Nowadays, deep learning has proved its success in many different research fields. Convolutional neural networks (CNNs) are special type of deep learning models widely used in areas such as image classification (Ciregan, Meier & Schmidhuber, 2012) and natural language processing (Collobert & Weston, 2008). Imagine that simple neural networks are used to determine what features an image contains. To achieve this, the image is converted into a column or row vector and given to the system input. In this type of structure, many features are composed of side-by-side pixel values. However, human perception system looks at corners, lines and rounded shapes to perceive an image. When an image is flattened and brought into a row or column vector, all the fine details disappear. It is almost impossible to try to solve this structure, which is difficult to perceive even by perfectly functioning human intelligence, using machine learning techniques. CNNs has been developed as a solution to this problem. CNNs use feed forward structure. Unlike artificial neural networks, it has convolution and pooling layers for feature extraction and reducing the size of input image, respectively. Using both layers, important features in the image can be extracted. The proposed CNN consists of seven layers. The first layer is the convolution layer where the basic features of image detected. The second layer is the pooling layer, which reduces the image size by half. Third and fourth layers are convolutional layers In these layers, more detailed information about the image was tried to be obtained by using 64 filters of size 3x3. In the fifth layer, the image is reduced to half size by pooling process. The sixth layer is a fully connected layer in which all neurons are connected together. Immediately after this layer, unnecessary nerve cells were deleted using a 0.5 dropout value in order to prevent over fitting problem. The seventh and last layer determines which results will be included in the class of birds or airplanes from the previous layers. The Rectified Linear Unit activation function is used in the first, third, and fourth layers of the convolution layers.

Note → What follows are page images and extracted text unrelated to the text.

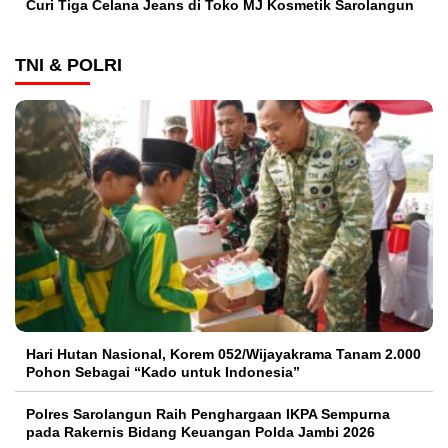
Curi Tiga Celana Jeans di Toko MJ Kosmetik Sarolangun
TNI & POLRI
Hari Hutan Nasional, Korem 052/Wijayakrama Tanam 2.000
Pohon Sebagai “Kado untuk Indonesia”
Polres Sarolangun Raih Penghargaan IKPA Sempurna
pada Rakernis Bidang Keuangan Polda Jambi 2026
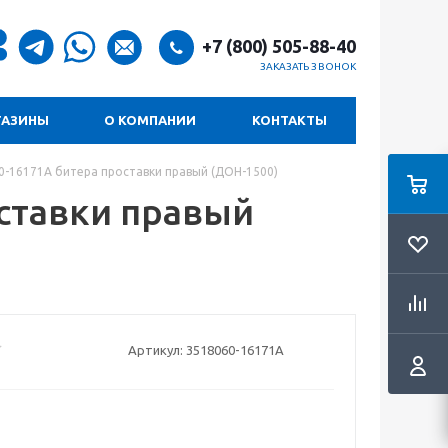
+7 (800) 505-88-40
ЗАКАЗАТЬ ЗВОНОК
ГАЗИНЫ
О КОМПАНИИ
КОНТАКТЫ
0-16171А битера проставки правый (ДОН-1500)
оставки правый
Артикул:
3518060-16171А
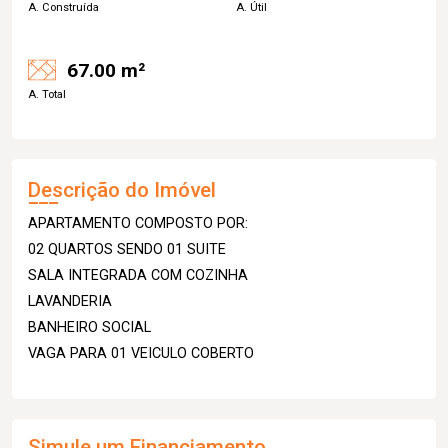
A. Construída
A. Útil
67.00 m²
A. Total
Descrição do Imóvel
APARTAMENTO COMPOSTO POR:
02 QUARTOS SENDO 01 SUITE
SALA INTEGRADA COM COZINHA
LAVANDERIA
BANHEIRO SOCIAL
VAGA PARA 01 VEICULO COBERTO
Simule um Financiamento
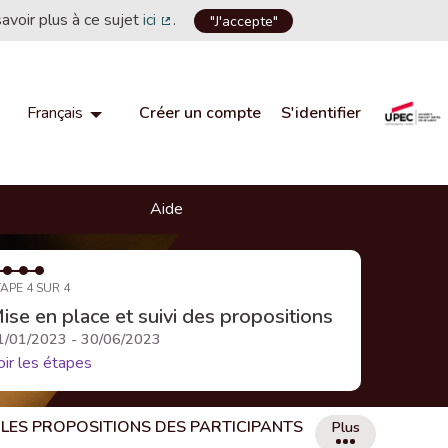
savoir plus à ce sujet
ici
.
"J'accepte"
(Lien externe)
Créer un compte
S'identifier
Français
Choisir la langue
Choose language
Aide
APE 4 SUR 4
ise en place et suivi des propositions
1/01/2023 - 30/06/2023
oir les étapes
LES PROPOSITIONS DES PARTICIPANTS
Plus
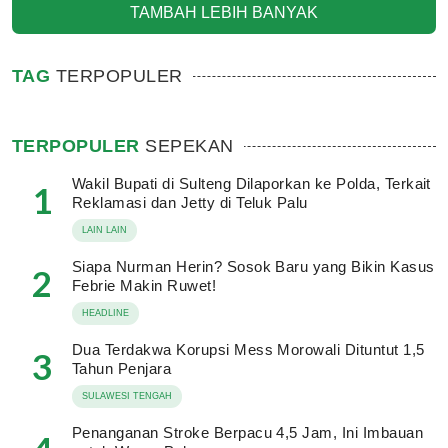
TAMBAH LEBIH BANYAK
TAG
TERPOPULER
TERPOPULER
SEPEKAN
Wakil Bupati di Sulteng Dilaporkan ke Polda, Terkait
1
Reklamasi dan Jetty di Teluk Palu
LAIN LAIN
Siapa Nurman Herin? Sosok Baru yang Bikin Kasus
2
Febrie Makin Ruwet!
HEADLINE
Dua Terdakwa Korupsi Mess Morowali Dituntut 1,5
3
Tahun Penjara
SULAWESI TENGAH
Penanganan Stroke Berpacu 4,5 Jam, Ini Imbauan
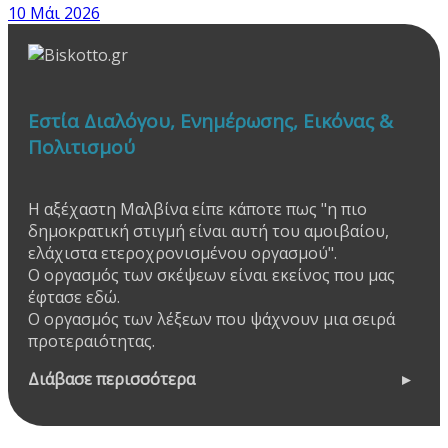
10 Μάι 2026
Εστία Διαλόγου, Ενημέρωσης, Εικόνας &
Πολιτισμού
Η αξέχαστη Μαλβίνα είπε κάποτε πως "η πιο
δημοκρατική στιγμή είναι αυτή του αμοιβαίου,
ελάχιστα ετεροχρονισμένου οργασμού".
Ο οργασμός των σκέψεων είναι εκείνος που μας
έφτασε εδώ.
Ο οργασμός των λέξεων που ψάχνουν μια σειρά
προτεραιότητας.
Διάβασε περισσότερα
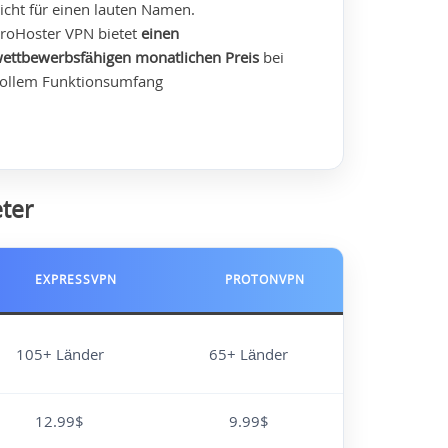
icht für einen lauten Namen.
roHoster VPN bietet
einen
ettbewerbsfähigen monatlichen Preis
bei
ollem Funktionsumfang
ter
EXPRESSVPN
PROTONVPN
105+ Länder
65+ Länder
12.99$
9.99$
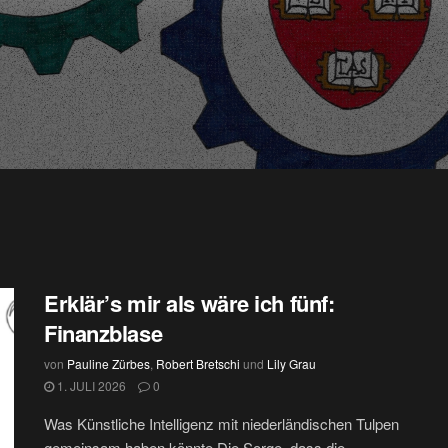
Erklär’s mir als wäre ich fünf:
Finanzblase
von
Pauline Zürbes
,
Robert Bretschi
und
Lily Grau
1. JULI 2026
0
Was Künstliche Intelligenz mit niederländischen Tulpen
gemeinsam haben könnte Die Sorge, dass die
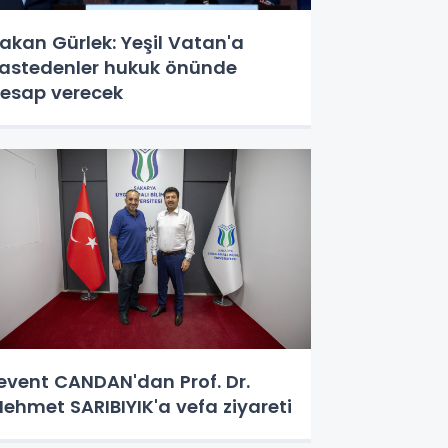
akan Gürlek: Yeşil Vatan'a
astedenler hukuk önünde
esap verecek
event CANDAN'dan Prof. Dr.
ehmet SARIBIYIK'a vefa ziyareti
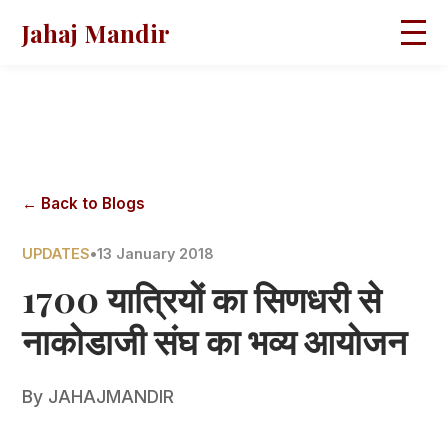
Jahaj Mandir
HOME
ABOUT
BLOGS
MAGAZINES
GALLERY
PRAVACHANS
← Back to Blogs
CONTACT
UPDATES
•
13 January 2018
1700 यात्रियों का सिणधरी से
नाकोडाजी संघ का भव्य आयोजन
By
JAHAJMANDIR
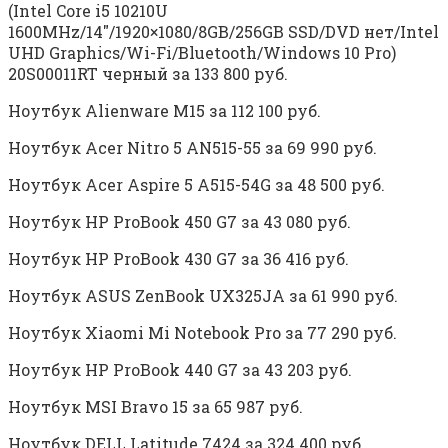
(Intel Core i5 10210U
1600MHz/14″/1920×1080/8GB/256GB SSD/DVD нет/Intel
UHD Graphics/Wi-Fi/Bluetooth/Windows 10 Pro)
20S00011RT черный за 133 800 руб.
Ноутбук Alienware M15 за 112 100 руб.
Ноутбук Acer Nitro 5 AN515-55 за 69 990 руб.
Ноутбук Acer Aspire 5 A515-54G за 48 500 руб.
Ноутбук HP ProBook 450 G7 за 43 080 руб.
Ноутбук HP ProBook 430 G7 за 36 416 руб.
Ноутбук ASUS ZenBook UX325JA за 61 990 руб.
Ноутбук Xiaomi Mi Notebook Pro за 77 290 руб.
Ноутбук HP ProBook 440 G7 за 43 203 руб.
Ноутбук MSI Bravo 15 за 65 987 руб.
Ноутбук DELL Latitude 7424 за 324 400 руб.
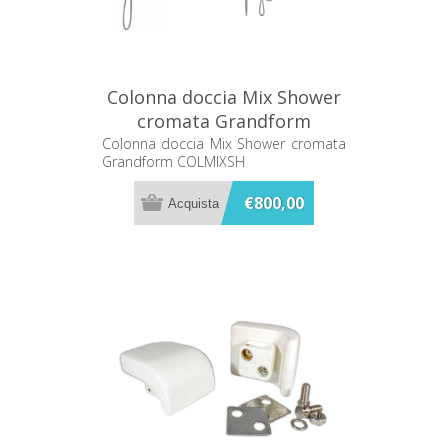
Colonna doccia Mix Shower
cromata Grandform
COLMIXSH
Colonna doccia Mix Shower cromata
Grandform COLMIXSH
€800,00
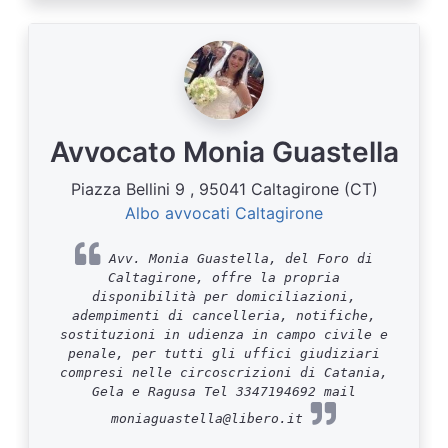
Avvocato Monia Guastella
Piazza Bellini 9 , 95041 Caltagirone (CT)
Albo avvocati Caltagirone
Avv. Monia Guastella, del Foro di
Caltagirone, offre la propria
disponibilità per domiciliazioni,
adempimenti di cancelleria, notifiche,
sostituzioni in udienza in campo civile e
penale, per tutti gli uffici giudiziari
compresi nelle circoscrizioni di Catania,
Gela e Ragusa Tel 3347194692 mail
moniaguastella@libero.it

In this study, CNN using TensorFlow application was performed on GPU using Python language. The calculations on the GPU have been performed via the Nvidia CUDA library. Proposed network has been trained on the Nvidia GeForce GTX 1070 8GB 256 bit graphic card which has 1920 CUDA cores. The Caltech-UCSD Birds-200-2011 (Wah et. al., 2011) and Caltech 101 (Fei-Fei, Fergus & Perona, 2004) datasets has been used to train and validate neural network. Airplane and bird images have been tried to classify in correct manner. To achieve this, total 1600 images of birds and airplanes used. The split rate of network is 33%. The 67% of images (1072 images) used to train network. The %33 of the images (528 images) used to validate network. The training phase lasts only 20 epochs to achieve 100% correctness and the test data were classified as 99% percent. Although they have similar structures, aircraft and bird images have been successfully distinguished from each other.This work was presented as a classification process using deep learning architecture TensorFlow. In the future studies, it is planned to develop deep learning methods for object detection on real time images.